I am always struck, when I go a local Starbucks for my noon coffee or do a happy hour at a local bar, that the great majority of those present are staring intently at their smartphones or tablets, while sitting in an environment meant to encourage interaction. As we spend less and less time engaging in face to face positive social contact in public places, what are we losing? The increasing aversion to human contact exhibited by people addicted to staring at their small screens suggests that our social brain follows the same rule as the rest of our brain and body: "Use it or loose it."
I've done a post pointing to how modern hi-tech dialog devices fail to engage the evolved brain and body synchronization that accompanies face-to-face dialog.
In a
recent NYTimes piece, Barabara Fredricksen describes some of her recent work on countering the toxic effects of isolation from direction person-to-person contact. Some clips, to which I have added a few reference links:
My research team and I conducted a longitudinal field experiment on the effects of learning skills for cultivating warmer interpersonal connections in daily life. Half the participants, chosen at random, attended a six-week workshop on an ancient mind-training practice known as metta, or “lovingkindness,” that teaches participants to develop more warmth and tenderness toward themselves and others....We discovered that the meditators not only felt more upbeat and socially connected; but they also altered a key part of their cardiovascular system called vagal tone. Scientists used to think vagal tone was largely stable, like your height in adulthood. Our data show that this part of you is plastic, too, and altered by your social habits.
To appreciate why this matters, here’s a quick anatomy lesson. Your brain is tied to your heart by your vagus nerve. Subtle variations in your heart rate reveal the strength of this brain-heart connection, and as such, heart-rate variability provides an index of your vagal tone. By and large, the higher your vagal tone the better. It means your body is better able to regulate the internal systems that keep you healthy, like your cardiovascular, glucose and immune responses.
Beyond these health effects, the behavioral neuroscientist Stephen Porges has shown that vagal tone is central to things like facial expressivity and the ability to tune in to the frequency of the human voice. By increasing people’s vagal tone, we increase their capacity for connection, friendship and empathy.

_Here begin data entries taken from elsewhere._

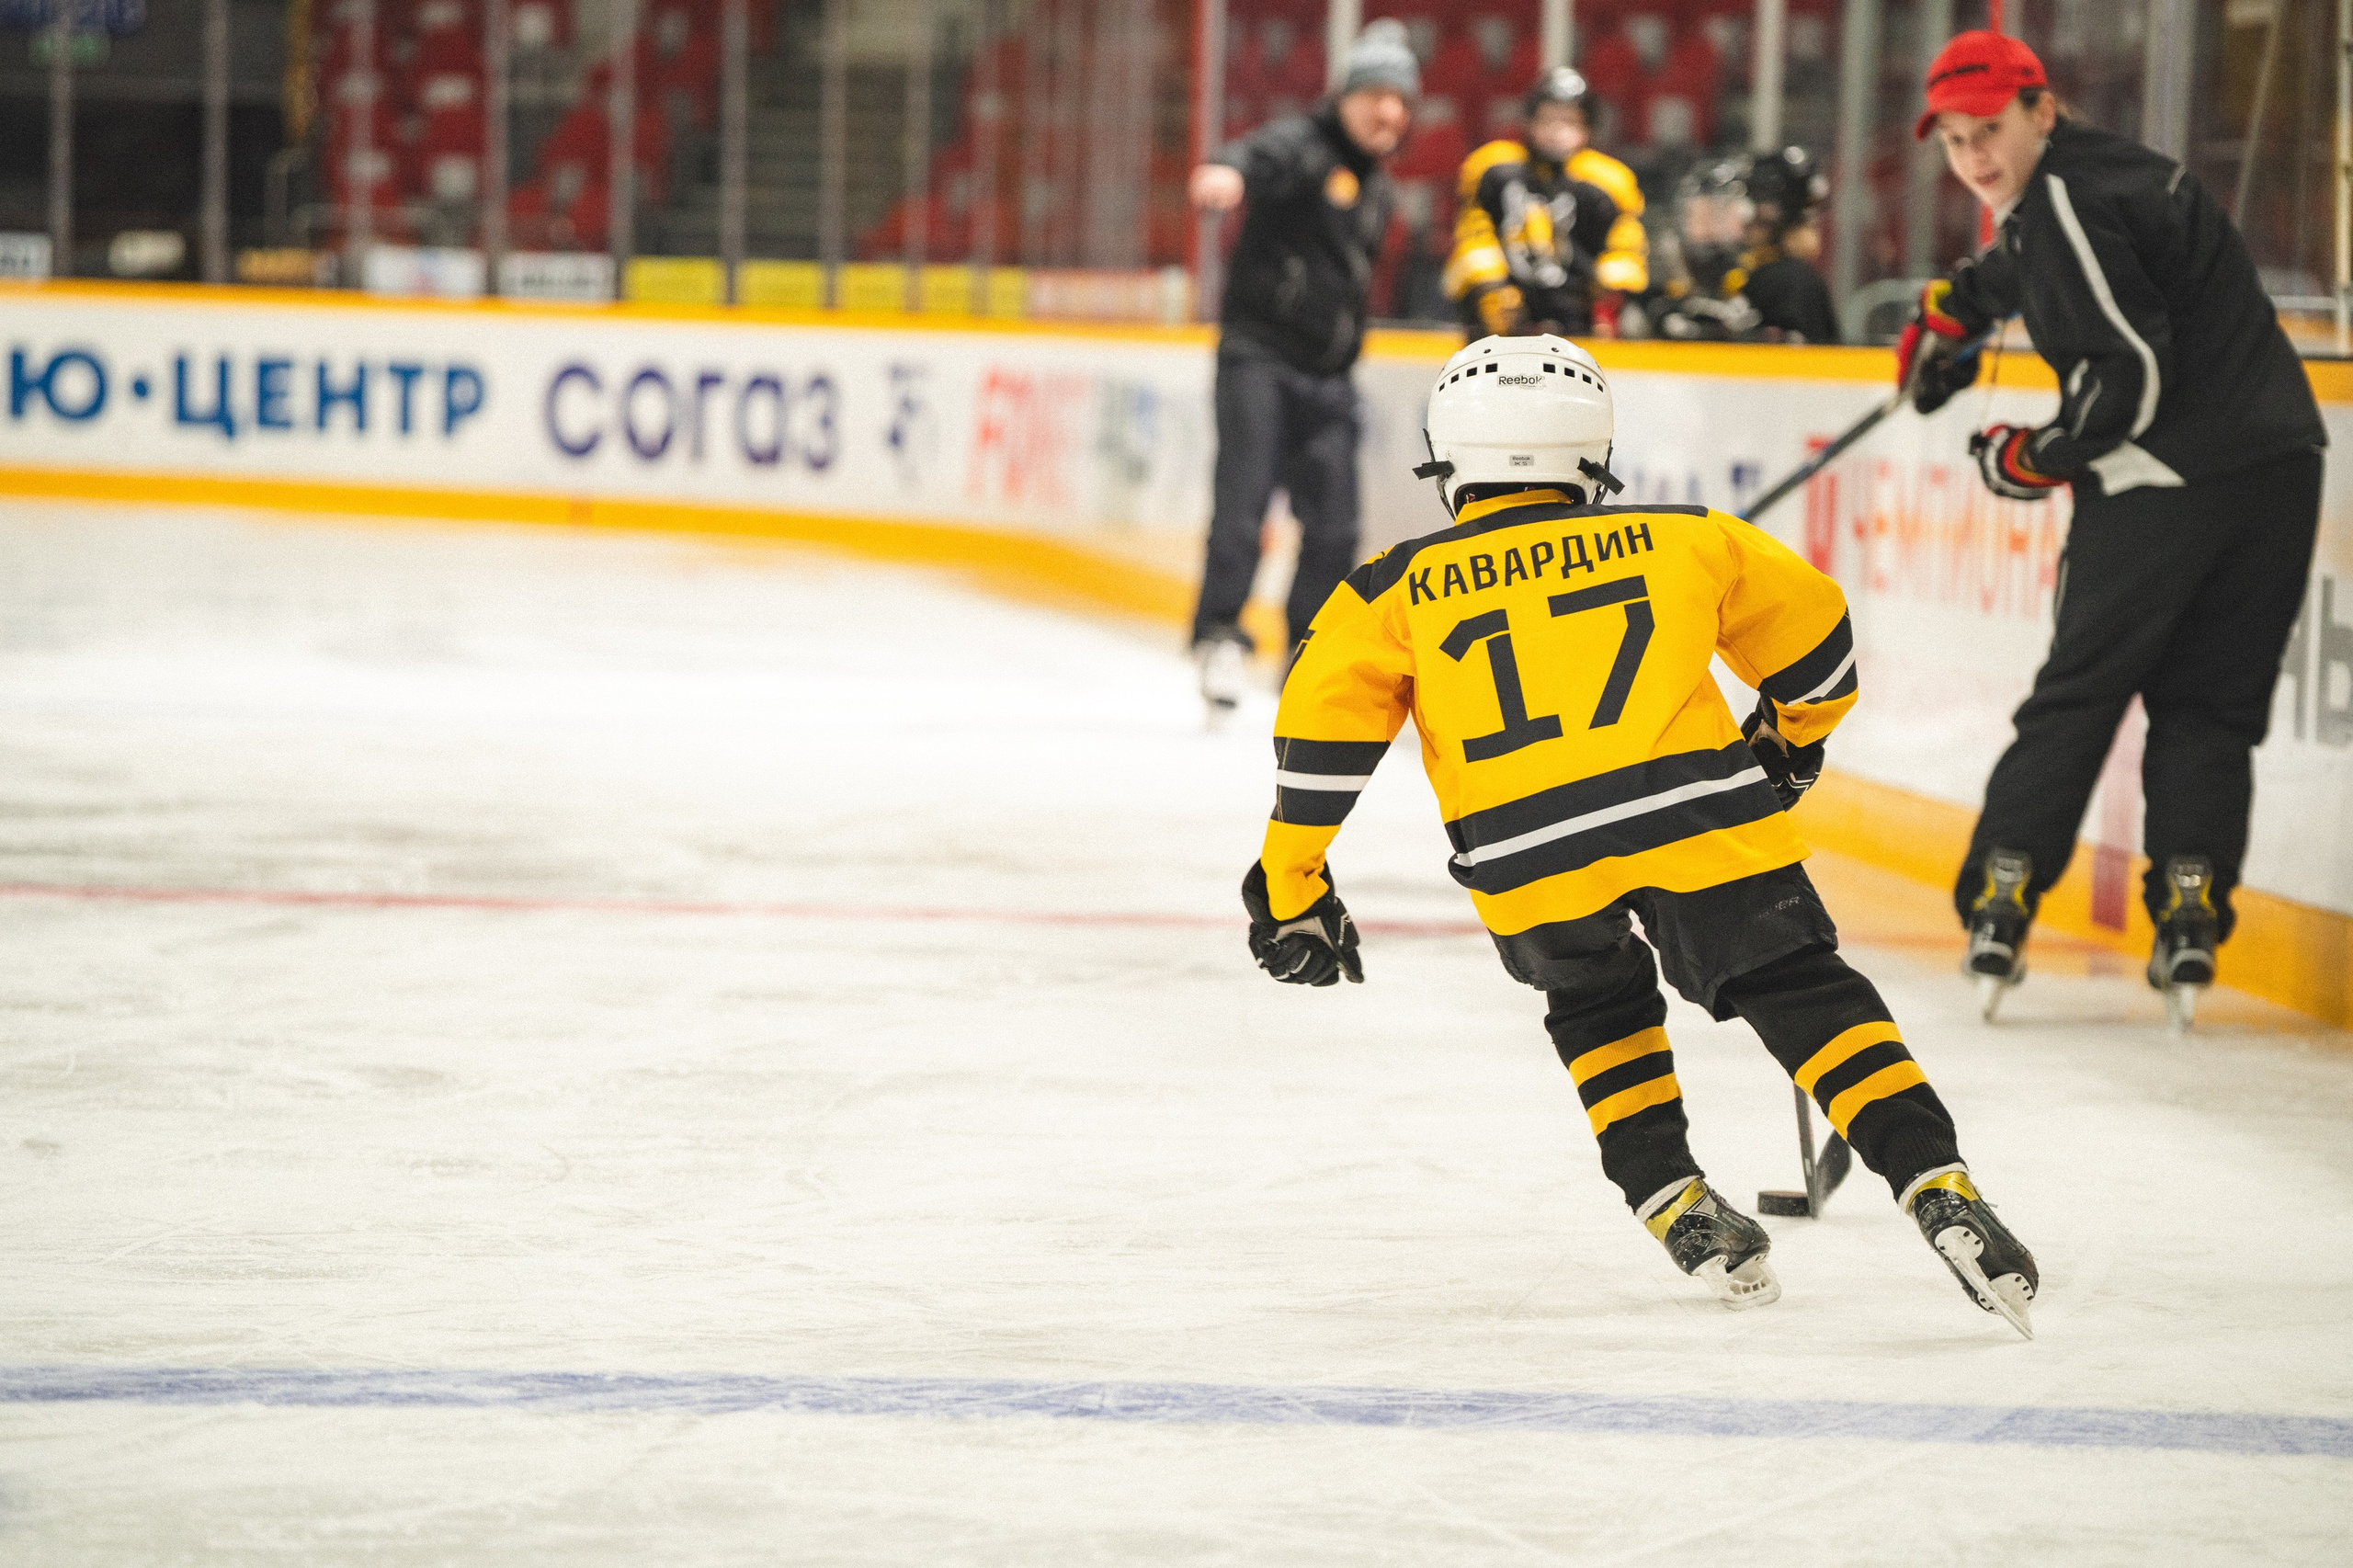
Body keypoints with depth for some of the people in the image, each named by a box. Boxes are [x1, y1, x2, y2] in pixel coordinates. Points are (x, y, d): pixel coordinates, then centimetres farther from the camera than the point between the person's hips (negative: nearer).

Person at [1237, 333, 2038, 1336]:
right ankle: (1934, 1186, -7)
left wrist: (1292, 889, 15)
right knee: (1804, 992, 8)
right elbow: (1811, 631, 28)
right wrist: (1790, 741, 46)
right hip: (1698, 814, -1)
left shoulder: (1397, 593, 20)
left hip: (1523, 852, 1)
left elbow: (1324, 727, 10)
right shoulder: (1677, 539, 23)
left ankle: (1673, 1203, 17)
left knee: (1598, 1008, 28)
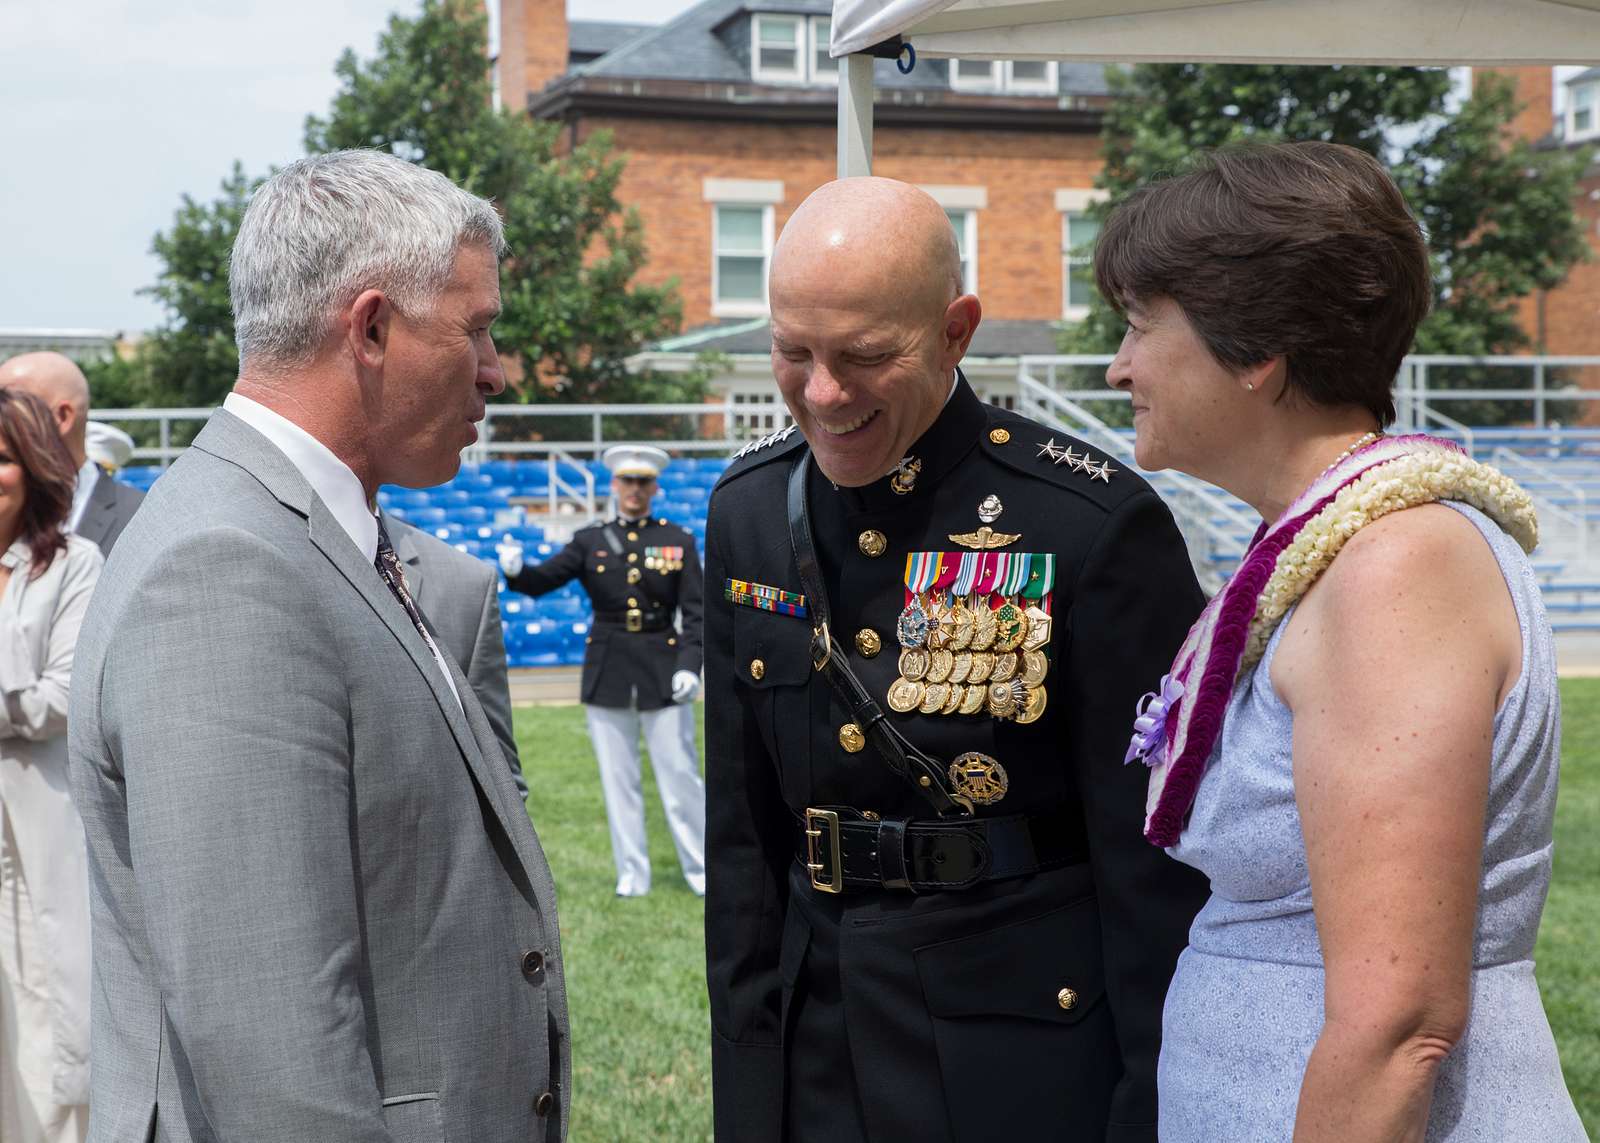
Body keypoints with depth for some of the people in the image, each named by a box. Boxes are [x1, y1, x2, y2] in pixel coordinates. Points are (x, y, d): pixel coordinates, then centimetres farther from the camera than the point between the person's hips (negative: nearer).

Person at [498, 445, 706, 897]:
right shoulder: (590, 541, 5)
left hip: (663, 671, -1)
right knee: (618, 779, 7)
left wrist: (690, 665, -13)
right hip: (607, 672, 1)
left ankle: (701, 870, 13)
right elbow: (542, 581, -5)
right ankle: (632, 874, 16)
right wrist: (515, 570, -27)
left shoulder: (678, 540, 3)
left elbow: (694, 611, -1)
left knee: (680, 775, 2)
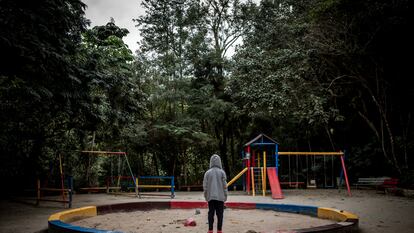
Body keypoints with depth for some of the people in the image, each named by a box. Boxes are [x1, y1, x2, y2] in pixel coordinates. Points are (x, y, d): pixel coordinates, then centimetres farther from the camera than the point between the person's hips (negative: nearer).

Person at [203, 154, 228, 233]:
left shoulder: (207, 173, 0)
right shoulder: (222, 172, -4)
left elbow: (205, 186, 2)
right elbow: (224, 185, -4)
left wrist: (206, 196, 13)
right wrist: (225, 195, 7)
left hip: (210, 197, 1)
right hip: (220, 197, -1)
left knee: (211, 213, 7)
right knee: (220, 214, 5)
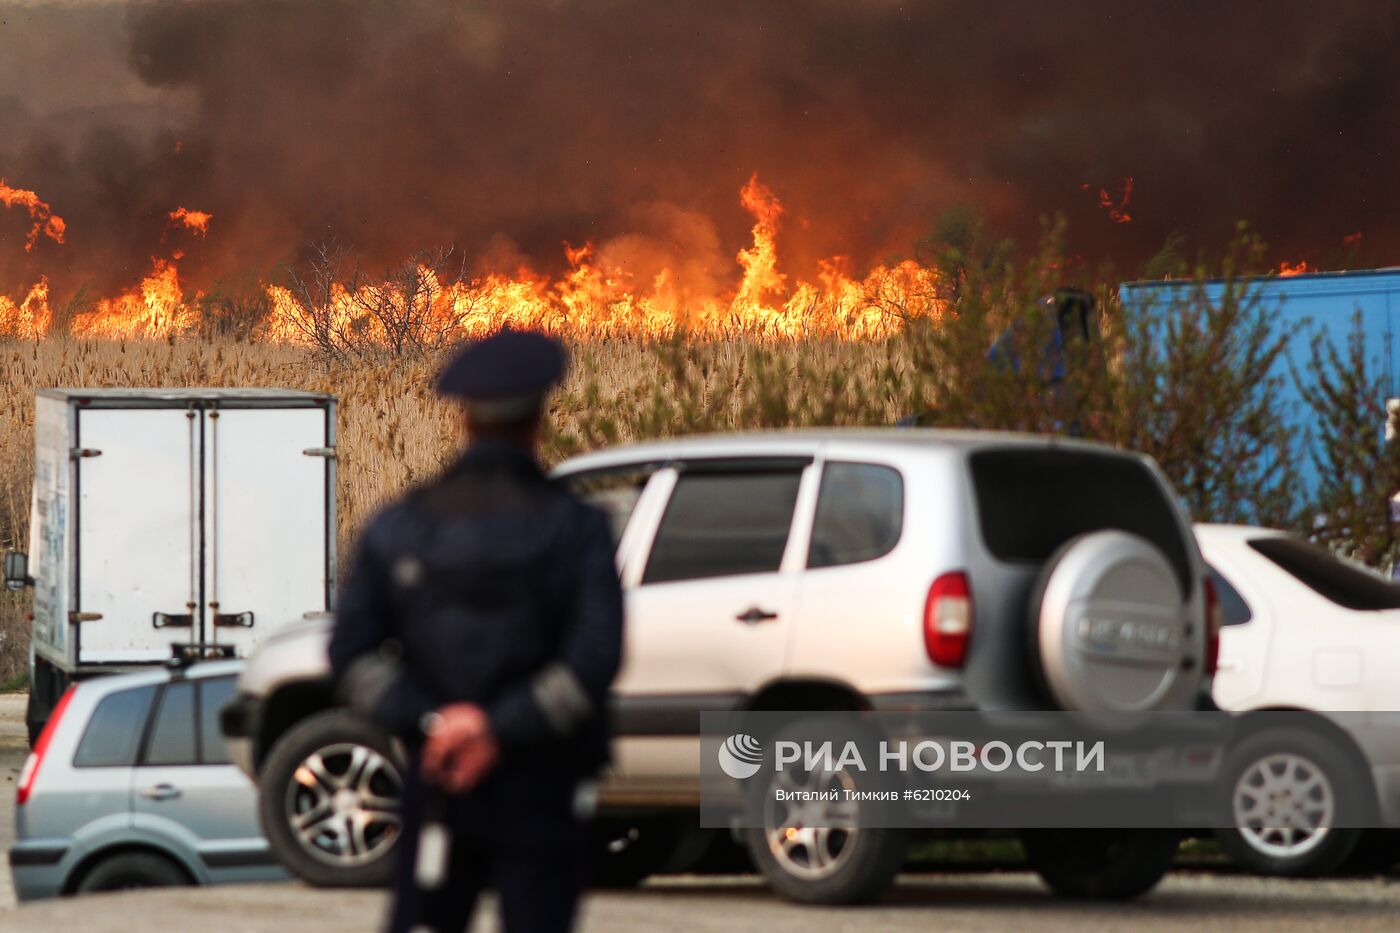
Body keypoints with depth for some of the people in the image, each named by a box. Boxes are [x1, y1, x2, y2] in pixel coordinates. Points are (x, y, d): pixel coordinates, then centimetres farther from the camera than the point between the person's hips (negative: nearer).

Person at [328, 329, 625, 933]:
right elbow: (594, 656, -17)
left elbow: (351, 653, -3)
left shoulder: (399, 526, 5)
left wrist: (426, 720, -10)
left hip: (434, 785, 3)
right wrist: (502, 729, -17)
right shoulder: (571, 526, -5)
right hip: (534, 791, -3)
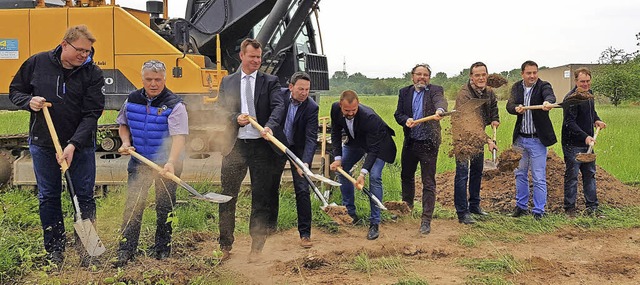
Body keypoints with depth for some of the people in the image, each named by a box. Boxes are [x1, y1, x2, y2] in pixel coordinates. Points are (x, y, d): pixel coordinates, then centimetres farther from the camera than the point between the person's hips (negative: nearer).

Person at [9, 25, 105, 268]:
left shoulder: (93, 74, -8)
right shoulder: (37, 63, -3)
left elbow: (92, 114, -14)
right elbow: (15, 91, 10)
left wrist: (73, 145, -24)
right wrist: (29, 101, -14)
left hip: (81, 145, -1)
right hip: (42, 144, 2)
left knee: (84, 197, 5)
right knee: (48, 198, 8)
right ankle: (54, 252, 21)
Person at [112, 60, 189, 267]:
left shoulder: (174, 105, -15)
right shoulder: (132, 100, 1)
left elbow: (179, 137, -24)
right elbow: (123, 124, 18)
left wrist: (170, 163, -38)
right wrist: (126, 142, -2)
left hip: (166, 163, -3)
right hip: (139, 161, 4)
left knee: (165, 207, 7)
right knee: (133, 205, 1)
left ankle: (163, 249, 22)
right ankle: (126, 250, 7)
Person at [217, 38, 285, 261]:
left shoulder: (270, 82, 5)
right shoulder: (228, 82, 11)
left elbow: (278, 106, -9)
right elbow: (222, 109, 7)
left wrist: (269, 126, -29)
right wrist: (235, 118, -14)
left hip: (261, 145, -1)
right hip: (235, 145, 1)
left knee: (261, 198, 5)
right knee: (228, 196, 4)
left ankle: (257, 246, 17)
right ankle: (225, 246, 17)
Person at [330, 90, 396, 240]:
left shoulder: (370, 117, -41)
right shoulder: (335, 109, -25)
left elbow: (373, 149, -36)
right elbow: (335, 133, -9)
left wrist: (363, 173, -44)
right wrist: (338, 158, -18)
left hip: (378, 143, -6)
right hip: (356, 141, 6)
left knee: (374, 177, -19)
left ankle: (374, 223, -11)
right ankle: (350, 212, 22)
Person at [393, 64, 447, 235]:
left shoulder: (435, 90, -4)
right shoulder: (404, 92, 8)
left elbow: (440, 100, -26)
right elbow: (398, 114, 4)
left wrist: (439, 110, -49)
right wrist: (406, 120, -19)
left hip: (428, 143, -5)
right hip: (410, 142, 5)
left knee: (428, 183, -3)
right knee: (406, 176, 22)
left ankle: (426, 220, 3)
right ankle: (407, 208, 45)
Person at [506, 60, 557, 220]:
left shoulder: (543, 86, -8)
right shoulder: (517, 87, 4)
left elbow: (550, 95, -31)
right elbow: (509, 105, -9)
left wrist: (548, 102, -54)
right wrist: (516, 108, -32)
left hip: (537, 139, -4)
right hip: (520, 138, 4)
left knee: (539, 178, -1)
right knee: (520, 174, 15)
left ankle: (538, 211, 9)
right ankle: (521, 206, 30)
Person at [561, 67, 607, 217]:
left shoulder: (589, 94, 9)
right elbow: (570, 123, -23)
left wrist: (596, 120, 6)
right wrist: (585, 136, -31)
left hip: (587, 143, 8)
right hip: (573, 144, -8)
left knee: (590, 174, 14)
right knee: (572, 176, 0)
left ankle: (592, 207, 24)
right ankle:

In short, the more attuned to others you become, the healthier you become, and vice versa. This mutual influence also explains how a lack of positive social contact diminishes people. Your heart’s capacity for friendship also obeys the biological law of “use it or lose it.” If you don’t regularly exercise your ability to connect face to face, you’ll eventually find yourself lacking some of the basic biological capacity to do so.